XD claimed that its New York-based Chief Financial Officer Taylor Zhang, albeit having worked for two Chinese companies that were accused of fraud by SEC, was not employed by either of them when those companies were accused of wrongdoing. XD also said there has not been any suggestion that Zhang was involved in any alleged wrongdoing.

In response to questioning of its increased days sales outstanding (DSO) in 2013, XD said it was resulted from in the Chinese economy and its “proactive marketing strategy to penetrate the East China market.” DSO indicates the time it takes a company to collect revenue after a sale.

XD also said its R&D expenditures, in terms of percentage of sales, are “reasonable and effective,” although Bleecker called it “relatively miniscule” compared to Kingfa’s.

About its fairly frequent change of auditors (three changes in five years), XD said those decisions were based on the company’s growth and are justifiable.

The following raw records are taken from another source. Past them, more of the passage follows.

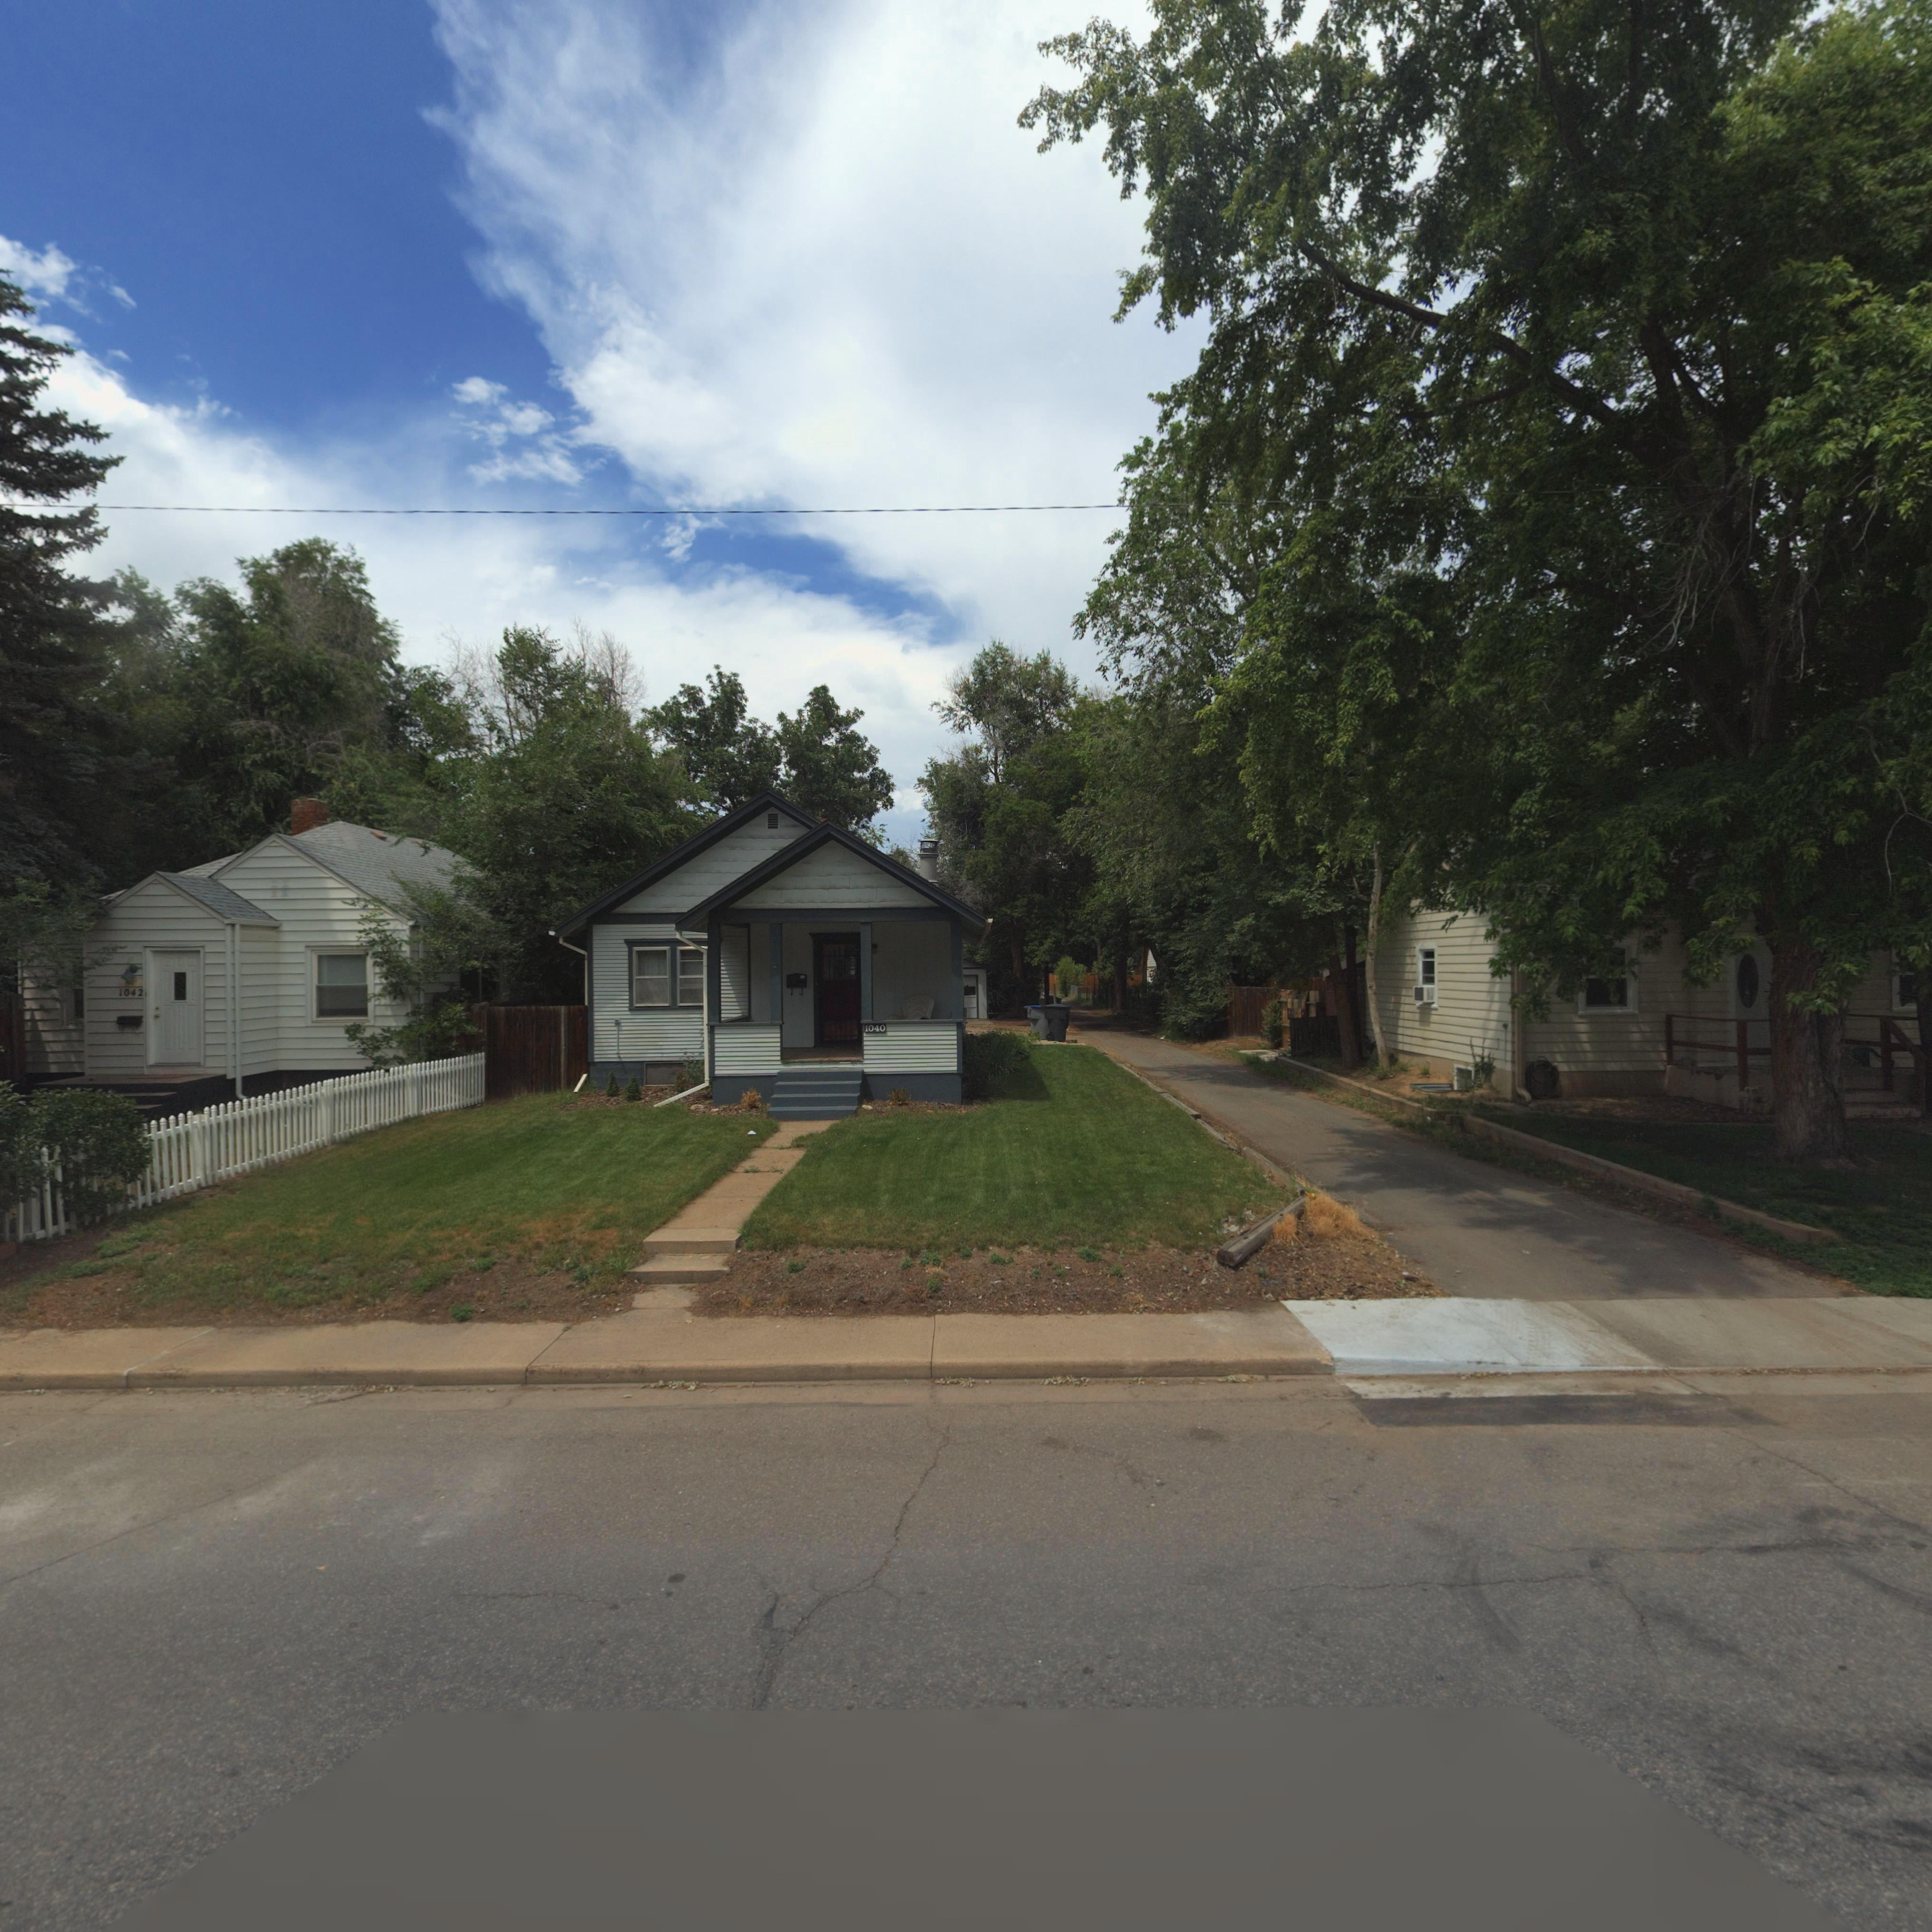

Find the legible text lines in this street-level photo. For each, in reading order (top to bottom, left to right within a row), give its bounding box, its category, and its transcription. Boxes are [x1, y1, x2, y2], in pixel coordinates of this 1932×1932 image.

[118, 987, 144, 996] StreetNumber: 1042
[864, 1024, 886, 1032] StreetNumber: 1040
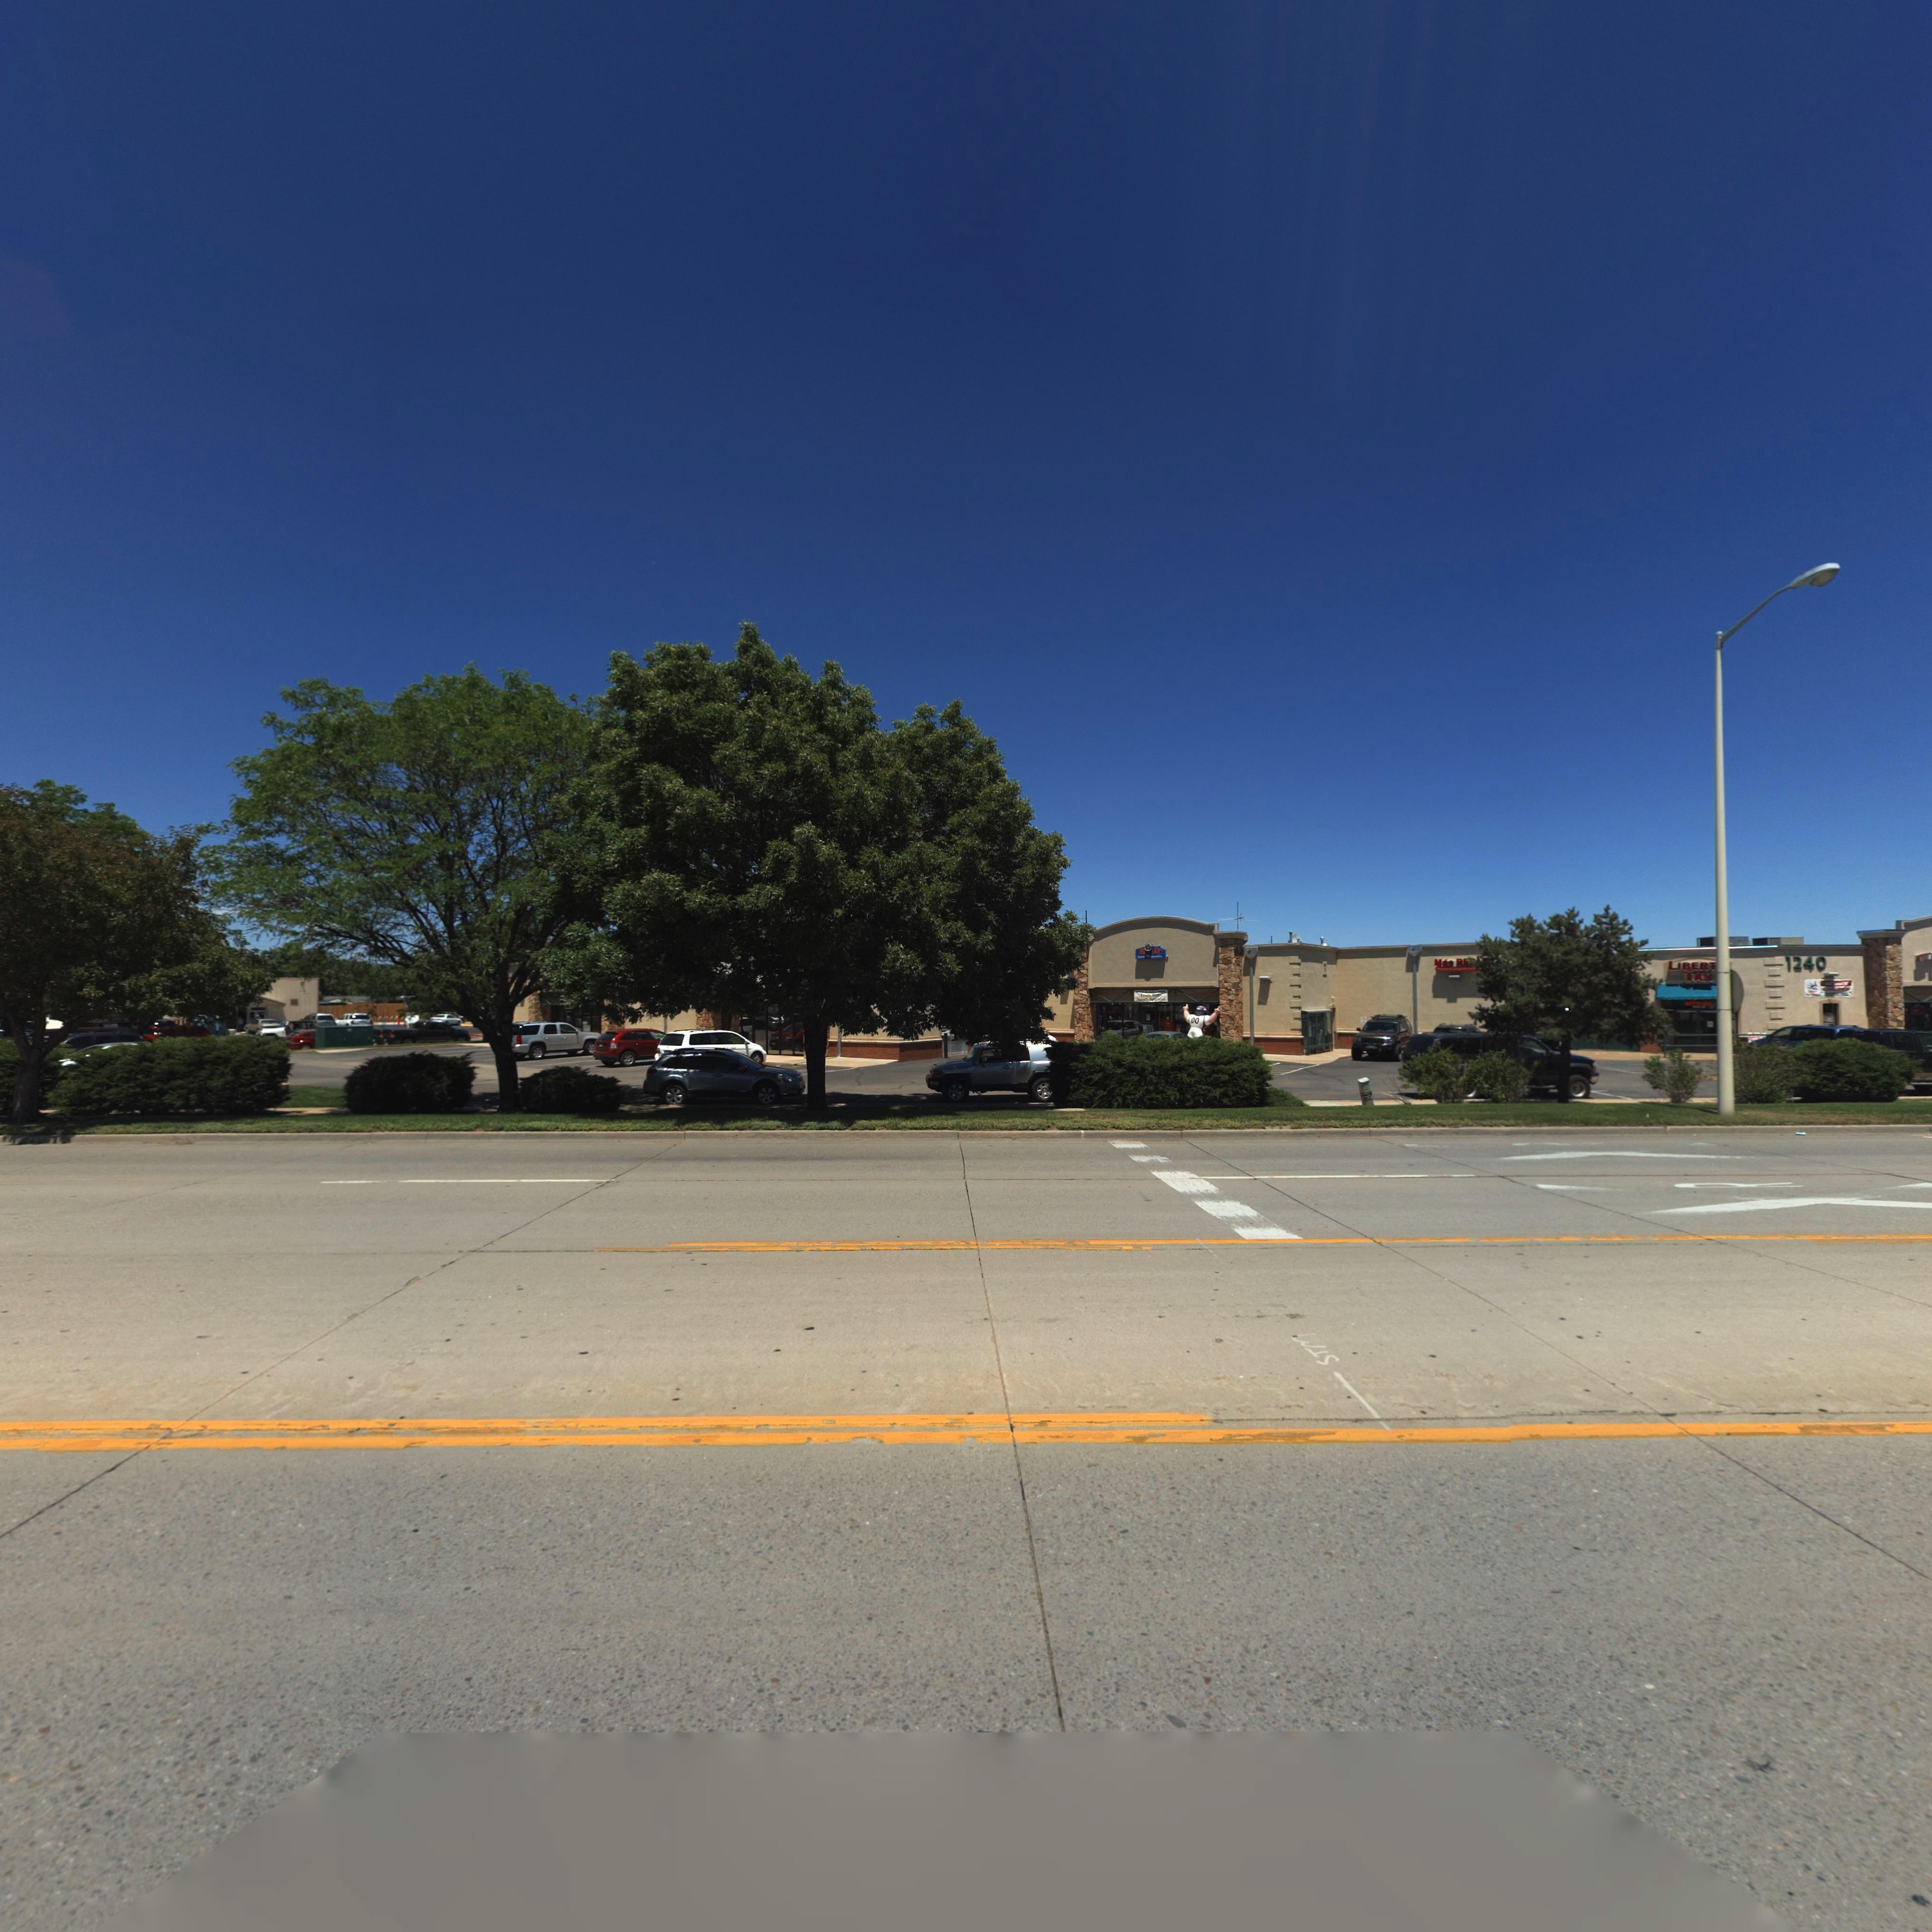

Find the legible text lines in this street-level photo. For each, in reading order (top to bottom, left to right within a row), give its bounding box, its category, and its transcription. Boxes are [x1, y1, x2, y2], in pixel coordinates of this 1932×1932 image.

[1668, 960, 1718, 971] BusinessName: LIBERT
[1784, 954, 1827, 971] StreetNumber: 1240
[1683, 971, 1714, 983] BusinessName: TAX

It’s not the first time China XD was under scrutiny on some of these issues. An August 2011 article on SeekingAlpha.com called for attention to the same issues — mismatched numbers between SEC filings and the financials they reported to the Chinese government, much higher margins than competitors’, CFO’s former employer, among other things. Some of the comments suspected the anonymous author, who claimed to be an investor in China, was a short seller. Other comments found Morgan Stanley’s investment in XD to be reassuring.

XD is based in Harbin in Northeast China with three plants there and is building a fourth production base in Sichuan province in Southwest China.